Nella parte asiatica il riso thai con polpette non è male, per le pizze c'è l'italiano Michele, di Figline Valdarno, che da tre anni si è trasferito a Mosca: «Oggi l'impasto mi è venuto un po' tenero». Lasciamo perdere le fette di salame sopra. La carpa e il tacchino devono avere pasticciato insieme perché non si capisce quale sia pesce o carne. E al momento di buttare il vassoio scordatevi il rompicapo di Londra 2012 dove bisognava riflettere amleticamente mezz'ora per dividere l'umido dalla carta dalla plastica. Qui niente riciclo:
unico secchio, a parte le posate.

L'Italia che in genere sceglieva sempre il posto più vicino alla mensa, stavolta è accanto all'uscita, così è più comodo raggiungere gli impianti. Fabio Fanton che si occupa con altri tre colleghi dell'infermeria azzurra parla di manipolazione viscerale e di nuove generazioni che vivono troppo nel virtuale. «In mensa i ragazzi, soprattutto quelli alla prima volta, tendono magari a strafare, piccoli particolari, ma se sei un'atleta e non digerisci, tutto si blocca nello stomaco e il fegato si appesantisce».

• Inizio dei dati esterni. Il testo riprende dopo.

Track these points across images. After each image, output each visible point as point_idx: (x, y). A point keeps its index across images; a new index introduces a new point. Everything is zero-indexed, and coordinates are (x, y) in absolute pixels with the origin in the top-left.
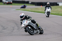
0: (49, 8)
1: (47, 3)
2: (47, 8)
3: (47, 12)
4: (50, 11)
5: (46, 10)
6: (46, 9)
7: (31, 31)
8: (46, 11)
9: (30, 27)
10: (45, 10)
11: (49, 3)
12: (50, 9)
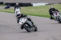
1: (16, 4)
3: (16, 12)
6: (15, 9)
7: (29, 28)
9: (27, 25)
11: (18, 4)
12: (19, 9)
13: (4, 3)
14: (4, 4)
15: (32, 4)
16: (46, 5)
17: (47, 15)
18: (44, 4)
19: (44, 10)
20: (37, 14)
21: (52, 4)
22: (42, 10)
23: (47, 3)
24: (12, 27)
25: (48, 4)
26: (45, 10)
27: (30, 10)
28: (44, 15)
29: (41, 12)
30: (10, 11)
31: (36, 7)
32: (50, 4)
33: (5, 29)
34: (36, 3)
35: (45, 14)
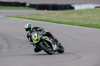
13: (27, 5)
15: (72, 6)
16: (96, 7)
17: (97, 25)
18: (92, 6)
19: (93, 17)
20: (81, 22)
22: (89, 17)
23: (98, 4)
27: (70, 16)
28: (93, 25)
29: (88, 19)
30: (37, 18)
31: (80, 12)
34: (80, 4)
35: (95, 23)
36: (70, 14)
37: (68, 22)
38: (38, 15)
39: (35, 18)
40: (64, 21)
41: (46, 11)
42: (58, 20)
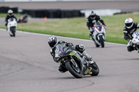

Don Mario Lusek, marchigiano e cappellano olimpico, si presenta in calzini e si scusa per la mise non troppo religiosa, ha detto messa («Alla fine di ogni percorso c'è sempre un traguardo»), ma al momento della comunione un azzurro ha rifiutato: «Non mi sono confessato». Anche se stavolta nessuno parla della distribuzione dei profilattici. A Vancouver si erano segnalati per il generoso ottimismo: 60 a testa, per 14 giorni. Al building 33 al secondo piano c'è il centro multireligioso, proprio un piano sotto l'antidoping.

Strano connubio: prima pisci, poi vai a raccomandarti l'anima a Dio oppure l'incontrario. Camere separate per l'Islam che divide uomini e donne, cattolici e protestanti insieme, come anche induisti e buddisti. Il Dagba Lama è più moderno: vi lascia il numero di cellulare e soprattutto con le cuffiette sta trafficando su un tablet. Dal barbiere ci sono solo atleti giapponesi, sempre attenti al look. Ad Arianna Fontana, azzurra dello short track, piace che gli impianti siano vicini, raggiungibili a piedi.

Inutile chiedere agli atleti se sono disturbati dal pensiero di eventi esterni: la tv nelle stanze non c'è, e ora conta solo la forma e non farsi male. I muscoli preoccupano più del terrorismo. Il tema gay ossessiona Svetlana Zhurova, 41 anni, ex campionessa del pattinaggio di velocità, sindaca del villaggio olimpico in montagna: «Basta fare propaganda. Agli spettatori frega solo chi vince, non quale sesso preferiscano gli atleti».

Si coordini con Putin che invece magnifica la capacità sessuali dei leopardi. Et voilà sistemati in un colpo solo Martina Navratilova, Billie Jean King, Greg Louganis (appena sposato con il suo compagno), Matthew Mitchan, e il pattinatore Johhny Weir che tre anni fa si è unito in matrimonio con il suo partner, Victor Voronov. Tutti convinti che bisogna allenare anche le libertà civili e che il successo non è solo quello che ti dà le medaglie, ma anche la coscienza di saper lottare e rispettare le libertà altrui.